**Tasks for this exercise**.
(A) Which basic accelerator physics topics does the linear collider course text say the Unit 1 lecture will review? List them all.
(B) Pick up the linear collider course text from its final line and continue it.

If you have any questions, comments or even suggestions, please don’t hesitate to contact one or all of us.

 

We look forwarded to seeing you in Santa Barbara.

 

Course Unit Summaries

 

Unit 1: A Linear Collider Overview

This introductory lecture will set the stage for the following more detailed lectures. The overall main parameters and their constraints will be introduced via the important issue of the achievable luminosity (the luminosity scaling laws). Once these primary parameters have been introduced, the basic methods of achieving them will be discussed using an overview of the various sub-systems of a linear collider. In addition to the specific LC material, the lecture will also contain a review of the necessary basic accelerator physics and terminology that will be required for the remainder of the course, including: concept of transverse phase space; transverse emittance; emittance preservation; effect of acceleration on transverse emittance; the b function and betatron oscillations; longitudinal emittance.

 

Summary:

 

  • Why an LC and not super-LEP (cost optimization)

**Records**.
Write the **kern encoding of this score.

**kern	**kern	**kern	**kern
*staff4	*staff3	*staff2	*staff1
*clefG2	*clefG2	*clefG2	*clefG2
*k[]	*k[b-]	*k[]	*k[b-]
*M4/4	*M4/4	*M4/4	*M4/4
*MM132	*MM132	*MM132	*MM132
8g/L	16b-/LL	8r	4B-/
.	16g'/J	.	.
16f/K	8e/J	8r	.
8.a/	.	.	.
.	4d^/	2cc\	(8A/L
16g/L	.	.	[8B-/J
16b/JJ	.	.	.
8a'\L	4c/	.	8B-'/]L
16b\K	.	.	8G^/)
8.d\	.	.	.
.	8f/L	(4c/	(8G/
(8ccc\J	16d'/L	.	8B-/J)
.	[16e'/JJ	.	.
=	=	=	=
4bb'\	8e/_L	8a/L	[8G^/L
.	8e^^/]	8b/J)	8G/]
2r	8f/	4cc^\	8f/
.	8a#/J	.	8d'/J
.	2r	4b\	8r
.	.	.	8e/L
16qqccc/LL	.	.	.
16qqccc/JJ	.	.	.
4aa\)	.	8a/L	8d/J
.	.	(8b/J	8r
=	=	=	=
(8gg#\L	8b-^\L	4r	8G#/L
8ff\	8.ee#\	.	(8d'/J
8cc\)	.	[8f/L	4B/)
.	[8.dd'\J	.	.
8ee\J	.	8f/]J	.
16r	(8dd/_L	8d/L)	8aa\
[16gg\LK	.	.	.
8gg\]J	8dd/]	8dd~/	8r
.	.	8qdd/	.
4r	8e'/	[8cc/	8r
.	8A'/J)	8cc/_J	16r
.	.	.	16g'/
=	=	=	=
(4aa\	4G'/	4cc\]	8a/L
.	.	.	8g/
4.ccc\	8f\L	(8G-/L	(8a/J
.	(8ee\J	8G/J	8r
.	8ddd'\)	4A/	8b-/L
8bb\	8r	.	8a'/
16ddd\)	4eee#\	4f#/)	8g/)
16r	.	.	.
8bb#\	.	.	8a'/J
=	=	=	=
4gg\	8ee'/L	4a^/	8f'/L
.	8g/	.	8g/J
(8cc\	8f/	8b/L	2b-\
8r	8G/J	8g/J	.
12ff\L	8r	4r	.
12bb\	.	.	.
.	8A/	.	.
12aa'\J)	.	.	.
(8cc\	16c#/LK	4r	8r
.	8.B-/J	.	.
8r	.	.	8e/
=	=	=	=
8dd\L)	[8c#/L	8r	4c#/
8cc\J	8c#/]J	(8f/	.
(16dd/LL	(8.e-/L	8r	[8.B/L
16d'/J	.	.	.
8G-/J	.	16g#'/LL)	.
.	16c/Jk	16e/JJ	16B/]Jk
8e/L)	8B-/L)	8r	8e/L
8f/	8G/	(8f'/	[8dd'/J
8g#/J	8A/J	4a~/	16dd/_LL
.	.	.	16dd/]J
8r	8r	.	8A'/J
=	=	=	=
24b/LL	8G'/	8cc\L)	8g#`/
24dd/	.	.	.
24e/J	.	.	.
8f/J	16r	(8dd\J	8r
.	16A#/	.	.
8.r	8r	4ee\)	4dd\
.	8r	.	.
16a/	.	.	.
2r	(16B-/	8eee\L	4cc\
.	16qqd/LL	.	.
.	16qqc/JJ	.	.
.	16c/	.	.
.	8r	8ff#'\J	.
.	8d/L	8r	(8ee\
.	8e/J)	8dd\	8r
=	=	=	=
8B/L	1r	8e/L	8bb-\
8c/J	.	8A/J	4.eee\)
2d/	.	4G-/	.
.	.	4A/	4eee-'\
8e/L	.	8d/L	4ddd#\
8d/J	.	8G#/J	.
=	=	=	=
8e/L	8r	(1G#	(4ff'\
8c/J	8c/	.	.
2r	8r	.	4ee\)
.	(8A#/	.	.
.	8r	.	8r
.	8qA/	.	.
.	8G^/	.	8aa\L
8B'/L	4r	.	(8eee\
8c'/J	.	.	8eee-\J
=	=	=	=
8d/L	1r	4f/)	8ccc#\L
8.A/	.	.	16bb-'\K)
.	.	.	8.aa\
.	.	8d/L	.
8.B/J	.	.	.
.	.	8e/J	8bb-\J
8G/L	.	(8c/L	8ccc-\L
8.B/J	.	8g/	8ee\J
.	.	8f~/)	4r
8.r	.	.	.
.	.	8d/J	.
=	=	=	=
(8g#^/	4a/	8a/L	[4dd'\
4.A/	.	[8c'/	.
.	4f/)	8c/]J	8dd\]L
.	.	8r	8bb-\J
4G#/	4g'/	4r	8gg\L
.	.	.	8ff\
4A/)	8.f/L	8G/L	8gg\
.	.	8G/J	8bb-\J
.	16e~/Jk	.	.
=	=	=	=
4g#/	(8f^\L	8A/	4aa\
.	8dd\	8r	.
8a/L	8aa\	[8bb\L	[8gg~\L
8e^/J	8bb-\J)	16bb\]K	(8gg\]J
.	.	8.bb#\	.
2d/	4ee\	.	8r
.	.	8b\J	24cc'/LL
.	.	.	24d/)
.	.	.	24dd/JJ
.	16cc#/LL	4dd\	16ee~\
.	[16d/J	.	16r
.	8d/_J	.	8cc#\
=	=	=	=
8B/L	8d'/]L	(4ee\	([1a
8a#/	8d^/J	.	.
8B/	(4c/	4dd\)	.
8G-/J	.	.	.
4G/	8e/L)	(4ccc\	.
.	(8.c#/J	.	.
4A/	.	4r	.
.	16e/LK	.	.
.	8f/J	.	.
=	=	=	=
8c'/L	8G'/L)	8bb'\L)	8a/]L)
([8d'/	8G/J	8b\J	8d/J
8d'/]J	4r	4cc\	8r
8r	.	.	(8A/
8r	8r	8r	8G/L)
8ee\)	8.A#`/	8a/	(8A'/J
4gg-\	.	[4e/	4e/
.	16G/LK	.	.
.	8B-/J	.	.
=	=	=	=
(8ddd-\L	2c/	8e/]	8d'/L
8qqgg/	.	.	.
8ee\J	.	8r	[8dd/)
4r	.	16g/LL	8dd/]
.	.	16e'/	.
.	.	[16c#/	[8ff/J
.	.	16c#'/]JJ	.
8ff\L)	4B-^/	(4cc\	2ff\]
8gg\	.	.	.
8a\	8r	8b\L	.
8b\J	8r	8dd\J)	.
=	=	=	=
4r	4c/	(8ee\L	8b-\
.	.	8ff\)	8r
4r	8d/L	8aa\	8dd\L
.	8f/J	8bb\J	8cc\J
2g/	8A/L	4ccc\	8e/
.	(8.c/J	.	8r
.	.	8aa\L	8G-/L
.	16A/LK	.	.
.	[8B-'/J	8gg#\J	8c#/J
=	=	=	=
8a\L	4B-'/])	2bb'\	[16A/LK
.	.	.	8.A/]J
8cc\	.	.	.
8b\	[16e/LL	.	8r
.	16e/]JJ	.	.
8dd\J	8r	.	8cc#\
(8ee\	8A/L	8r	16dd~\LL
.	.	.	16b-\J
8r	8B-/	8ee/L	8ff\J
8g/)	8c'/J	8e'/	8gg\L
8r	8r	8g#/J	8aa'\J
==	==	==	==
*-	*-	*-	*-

---

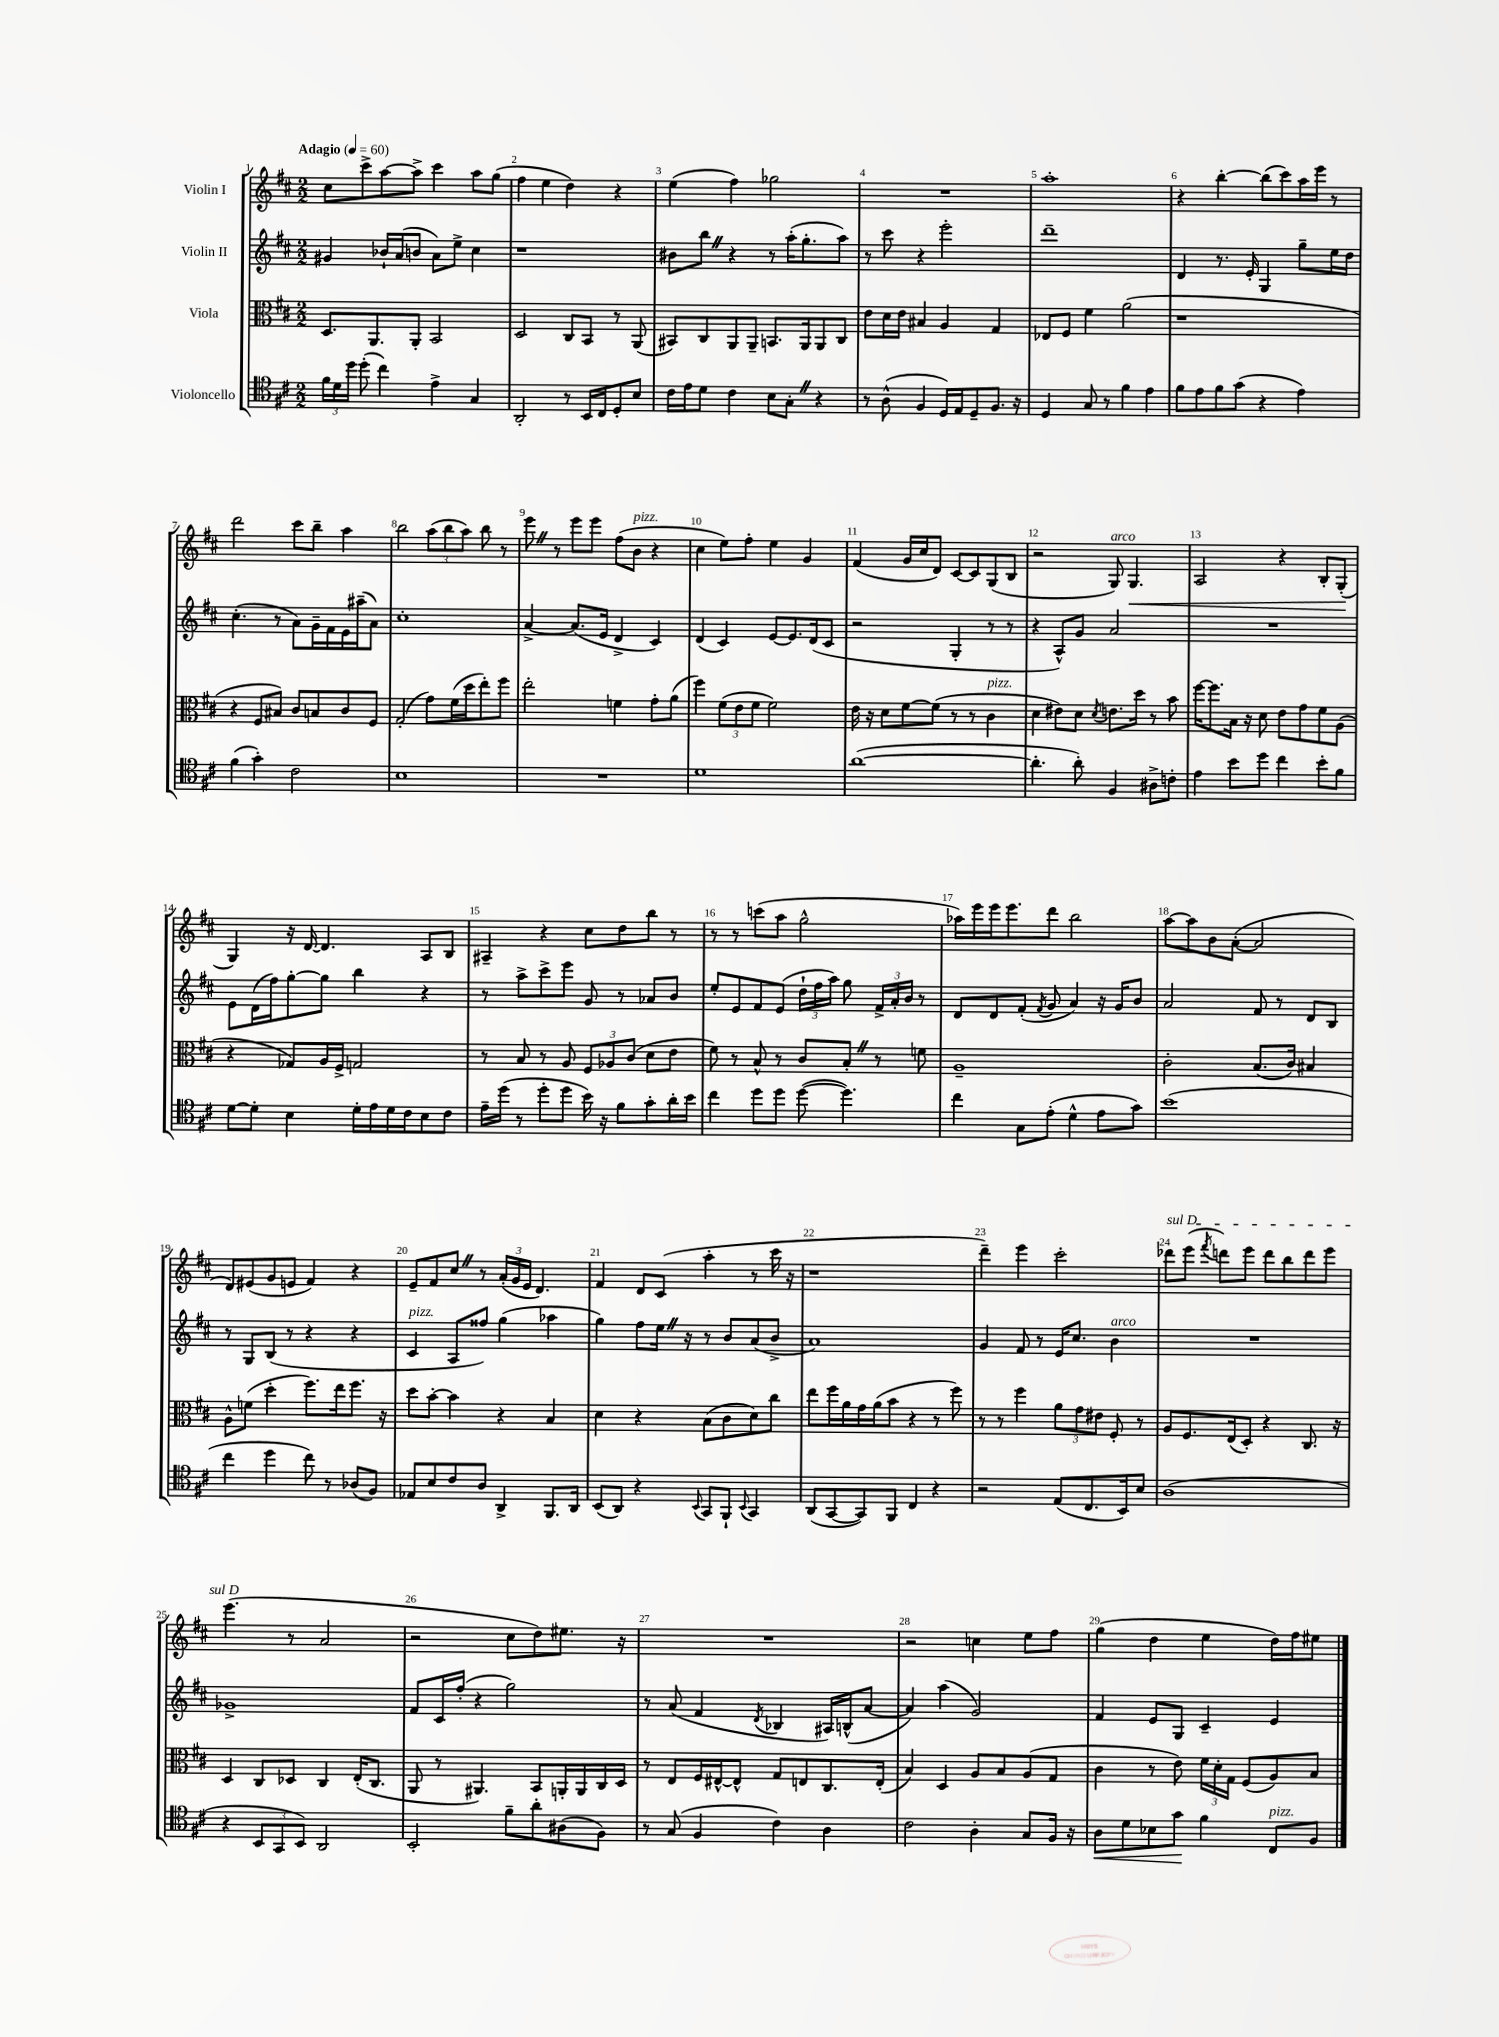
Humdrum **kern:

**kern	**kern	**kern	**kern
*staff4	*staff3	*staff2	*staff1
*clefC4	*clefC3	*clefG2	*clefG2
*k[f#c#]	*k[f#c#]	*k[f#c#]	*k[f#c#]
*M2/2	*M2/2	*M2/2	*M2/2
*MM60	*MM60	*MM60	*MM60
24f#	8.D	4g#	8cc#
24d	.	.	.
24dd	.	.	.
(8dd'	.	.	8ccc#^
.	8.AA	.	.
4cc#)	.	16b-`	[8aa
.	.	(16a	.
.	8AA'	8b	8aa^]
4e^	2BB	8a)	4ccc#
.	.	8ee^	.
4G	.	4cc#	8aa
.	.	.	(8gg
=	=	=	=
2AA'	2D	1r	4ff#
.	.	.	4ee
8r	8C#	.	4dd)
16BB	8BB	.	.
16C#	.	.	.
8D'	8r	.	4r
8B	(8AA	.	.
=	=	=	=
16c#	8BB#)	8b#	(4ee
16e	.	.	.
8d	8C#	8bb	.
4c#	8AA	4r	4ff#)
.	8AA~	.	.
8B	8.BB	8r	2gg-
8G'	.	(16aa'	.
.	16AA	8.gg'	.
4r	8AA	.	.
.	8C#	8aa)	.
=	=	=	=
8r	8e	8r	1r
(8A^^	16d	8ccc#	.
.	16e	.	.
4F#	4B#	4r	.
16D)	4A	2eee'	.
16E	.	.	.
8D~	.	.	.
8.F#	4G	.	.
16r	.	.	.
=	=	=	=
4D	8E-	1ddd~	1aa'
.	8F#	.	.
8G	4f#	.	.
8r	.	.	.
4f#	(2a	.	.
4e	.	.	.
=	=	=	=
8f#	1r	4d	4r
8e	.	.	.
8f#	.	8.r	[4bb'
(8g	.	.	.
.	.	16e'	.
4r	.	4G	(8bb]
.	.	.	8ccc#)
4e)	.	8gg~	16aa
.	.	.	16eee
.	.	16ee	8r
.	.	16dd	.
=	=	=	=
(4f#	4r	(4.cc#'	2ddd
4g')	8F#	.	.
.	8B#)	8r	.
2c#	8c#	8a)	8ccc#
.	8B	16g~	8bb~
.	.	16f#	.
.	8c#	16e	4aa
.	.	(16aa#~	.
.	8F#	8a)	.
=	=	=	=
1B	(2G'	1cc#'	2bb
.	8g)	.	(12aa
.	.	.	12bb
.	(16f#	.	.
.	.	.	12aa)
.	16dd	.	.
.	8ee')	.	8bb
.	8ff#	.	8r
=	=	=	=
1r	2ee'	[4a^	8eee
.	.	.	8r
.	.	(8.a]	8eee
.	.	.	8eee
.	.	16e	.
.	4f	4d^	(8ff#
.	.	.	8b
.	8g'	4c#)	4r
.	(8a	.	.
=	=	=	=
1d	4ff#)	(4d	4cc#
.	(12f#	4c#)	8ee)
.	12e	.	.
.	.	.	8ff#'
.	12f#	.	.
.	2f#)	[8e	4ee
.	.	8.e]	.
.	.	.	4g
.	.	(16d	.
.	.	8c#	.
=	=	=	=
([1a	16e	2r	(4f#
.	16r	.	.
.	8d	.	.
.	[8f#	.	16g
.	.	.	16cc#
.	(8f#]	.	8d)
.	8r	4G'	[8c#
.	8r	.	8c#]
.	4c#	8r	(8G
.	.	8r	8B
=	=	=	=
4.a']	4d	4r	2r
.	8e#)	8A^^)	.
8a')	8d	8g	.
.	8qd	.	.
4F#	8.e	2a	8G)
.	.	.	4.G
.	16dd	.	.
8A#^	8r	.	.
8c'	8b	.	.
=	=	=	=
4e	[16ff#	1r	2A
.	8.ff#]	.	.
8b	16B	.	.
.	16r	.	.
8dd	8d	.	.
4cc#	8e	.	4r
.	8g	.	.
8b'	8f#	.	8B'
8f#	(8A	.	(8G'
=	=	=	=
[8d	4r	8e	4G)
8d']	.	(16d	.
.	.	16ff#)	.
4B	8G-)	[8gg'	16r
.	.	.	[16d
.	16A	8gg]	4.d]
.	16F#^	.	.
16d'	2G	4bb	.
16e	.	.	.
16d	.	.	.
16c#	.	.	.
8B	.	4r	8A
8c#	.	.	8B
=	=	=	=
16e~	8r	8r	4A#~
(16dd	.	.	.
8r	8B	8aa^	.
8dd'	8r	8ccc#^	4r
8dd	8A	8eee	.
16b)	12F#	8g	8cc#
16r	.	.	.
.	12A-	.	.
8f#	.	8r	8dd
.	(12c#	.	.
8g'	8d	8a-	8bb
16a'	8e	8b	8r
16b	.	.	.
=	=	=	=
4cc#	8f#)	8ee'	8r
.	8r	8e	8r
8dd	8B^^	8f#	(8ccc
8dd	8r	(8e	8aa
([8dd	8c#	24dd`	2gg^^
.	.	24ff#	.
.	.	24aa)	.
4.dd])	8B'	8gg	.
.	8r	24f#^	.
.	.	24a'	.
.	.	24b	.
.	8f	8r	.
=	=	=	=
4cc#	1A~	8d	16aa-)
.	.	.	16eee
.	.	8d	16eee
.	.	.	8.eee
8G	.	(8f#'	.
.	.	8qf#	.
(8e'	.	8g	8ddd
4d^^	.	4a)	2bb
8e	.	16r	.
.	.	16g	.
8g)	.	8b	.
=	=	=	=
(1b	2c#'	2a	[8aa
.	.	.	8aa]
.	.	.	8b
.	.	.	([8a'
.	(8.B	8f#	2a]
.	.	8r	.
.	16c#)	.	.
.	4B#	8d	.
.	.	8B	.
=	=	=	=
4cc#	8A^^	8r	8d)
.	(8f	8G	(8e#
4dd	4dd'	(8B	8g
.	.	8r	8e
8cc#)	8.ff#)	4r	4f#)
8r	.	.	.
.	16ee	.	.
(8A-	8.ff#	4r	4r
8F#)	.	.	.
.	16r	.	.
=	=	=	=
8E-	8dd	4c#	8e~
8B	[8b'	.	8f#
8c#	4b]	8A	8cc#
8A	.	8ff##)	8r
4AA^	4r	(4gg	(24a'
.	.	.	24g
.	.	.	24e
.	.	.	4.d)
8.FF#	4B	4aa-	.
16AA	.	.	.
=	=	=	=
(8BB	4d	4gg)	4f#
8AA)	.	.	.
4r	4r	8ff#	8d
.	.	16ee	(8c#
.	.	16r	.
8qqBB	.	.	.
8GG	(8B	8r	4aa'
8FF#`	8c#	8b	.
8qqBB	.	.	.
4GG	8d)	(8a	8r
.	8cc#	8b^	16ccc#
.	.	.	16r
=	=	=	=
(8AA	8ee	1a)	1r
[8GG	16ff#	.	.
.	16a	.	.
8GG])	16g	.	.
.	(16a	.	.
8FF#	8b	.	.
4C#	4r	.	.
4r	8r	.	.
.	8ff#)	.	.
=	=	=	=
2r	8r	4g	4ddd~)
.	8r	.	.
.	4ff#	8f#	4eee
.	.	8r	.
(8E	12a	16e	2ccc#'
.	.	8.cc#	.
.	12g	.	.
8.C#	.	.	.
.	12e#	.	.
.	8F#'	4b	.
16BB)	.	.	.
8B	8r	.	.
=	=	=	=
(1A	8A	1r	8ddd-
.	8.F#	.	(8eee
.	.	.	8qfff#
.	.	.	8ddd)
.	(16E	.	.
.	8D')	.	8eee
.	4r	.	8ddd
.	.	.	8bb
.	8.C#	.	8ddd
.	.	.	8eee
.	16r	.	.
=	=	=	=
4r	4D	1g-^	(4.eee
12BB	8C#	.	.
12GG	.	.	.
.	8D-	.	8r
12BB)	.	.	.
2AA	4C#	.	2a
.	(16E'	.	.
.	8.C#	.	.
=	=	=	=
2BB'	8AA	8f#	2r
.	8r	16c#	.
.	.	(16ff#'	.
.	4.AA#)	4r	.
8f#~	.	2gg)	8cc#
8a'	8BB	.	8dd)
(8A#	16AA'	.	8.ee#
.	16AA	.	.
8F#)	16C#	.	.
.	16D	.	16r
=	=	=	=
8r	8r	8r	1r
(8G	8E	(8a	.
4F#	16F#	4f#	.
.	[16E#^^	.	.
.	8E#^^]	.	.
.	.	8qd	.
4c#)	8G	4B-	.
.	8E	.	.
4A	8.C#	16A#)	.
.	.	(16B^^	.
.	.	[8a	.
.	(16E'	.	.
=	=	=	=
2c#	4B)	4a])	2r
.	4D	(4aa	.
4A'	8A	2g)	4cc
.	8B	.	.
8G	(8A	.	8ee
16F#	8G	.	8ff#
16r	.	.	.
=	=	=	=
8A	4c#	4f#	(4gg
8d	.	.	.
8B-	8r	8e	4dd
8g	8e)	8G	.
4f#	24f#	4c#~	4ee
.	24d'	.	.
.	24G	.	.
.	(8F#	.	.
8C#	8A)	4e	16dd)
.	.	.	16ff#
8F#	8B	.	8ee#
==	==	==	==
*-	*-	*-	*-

**The replies**.
(A)
- Concept of transverse phase space
- Transverse emittance
- Emittance preservation
- Effect of acceleration on transverse emittance
- The b function and betatron oscillations
- Longitudinal emittance

(B)
  • The LC Luminosity Issue:
    • luminosity scaling with center-of-mass energy
    • collider luminosity expression
    • derivation of scaling laws for LC luminosity
    • identification of primary free parameters –  total RF power; vertical emittance; bunch length; beamstrahlung etc.
    • constraints on free parameters and realistic parameter sets
  • Overview of LC sub-systems (the ‘Generic’ LC)
    • sources (e+ and e-)
    • damping rings
    • bunch compression
    • main linac
    • final focus

 

 

Unit 2: Beam-Beam and other Interaction Region (IR) effects

The intense beam-beam interaction in a linear collider constrains the available luminosity through energy loss (beamstrahlung) and associated beam-beam induced backgrounds. This lecture will focus quantitatively on the particle dynamics of the beam-beam interaction (the ‘classical’ effects), while dealing somewhat more qualitatively with the subject of beamstrahlung and pair production (the quantum effects).

 

Summary:

 

  • electric field from a very flat beam
  • equation of motion of an electron in the field of the opposing beam
    • the linear solution and the Disruption Parameter Dx,y
    • oscillation number
  • the beam-beam kick and its importance for collision control (feedback)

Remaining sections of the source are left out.